### Data under study
------

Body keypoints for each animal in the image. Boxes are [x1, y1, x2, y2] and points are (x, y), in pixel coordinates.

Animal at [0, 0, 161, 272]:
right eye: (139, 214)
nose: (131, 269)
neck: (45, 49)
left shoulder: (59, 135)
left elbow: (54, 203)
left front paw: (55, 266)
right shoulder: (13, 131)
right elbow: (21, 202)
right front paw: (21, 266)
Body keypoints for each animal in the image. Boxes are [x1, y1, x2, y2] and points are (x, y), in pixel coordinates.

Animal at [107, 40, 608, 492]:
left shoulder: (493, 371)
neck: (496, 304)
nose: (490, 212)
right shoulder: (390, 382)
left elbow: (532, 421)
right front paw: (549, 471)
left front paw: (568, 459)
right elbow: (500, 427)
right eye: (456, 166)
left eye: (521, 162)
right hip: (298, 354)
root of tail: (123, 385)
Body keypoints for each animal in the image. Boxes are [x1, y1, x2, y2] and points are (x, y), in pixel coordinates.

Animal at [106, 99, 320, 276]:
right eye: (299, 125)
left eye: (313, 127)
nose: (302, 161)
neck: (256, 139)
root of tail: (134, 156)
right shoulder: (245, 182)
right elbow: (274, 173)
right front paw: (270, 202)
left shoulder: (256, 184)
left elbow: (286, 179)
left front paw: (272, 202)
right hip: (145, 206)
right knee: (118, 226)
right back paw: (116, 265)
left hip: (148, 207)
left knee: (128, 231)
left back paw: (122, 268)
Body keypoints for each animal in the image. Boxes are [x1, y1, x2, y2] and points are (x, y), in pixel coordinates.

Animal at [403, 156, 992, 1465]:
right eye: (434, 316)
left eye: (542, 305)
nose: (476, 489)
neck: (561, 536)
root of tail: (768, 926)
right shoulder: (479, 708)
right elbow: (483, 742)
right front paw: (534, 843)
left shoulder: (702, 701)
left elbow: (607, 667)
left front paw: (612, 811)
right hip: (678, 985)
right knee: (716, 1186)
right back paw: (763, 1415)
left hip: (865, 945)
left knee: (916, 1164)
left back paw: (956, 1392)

------

### Prompt
Search the listing for "tail" and show every line where it occurs.

### Response to this exercise
root of tail: (123, 385)
root of tail: (134, 156)
root of tail: (768, 926)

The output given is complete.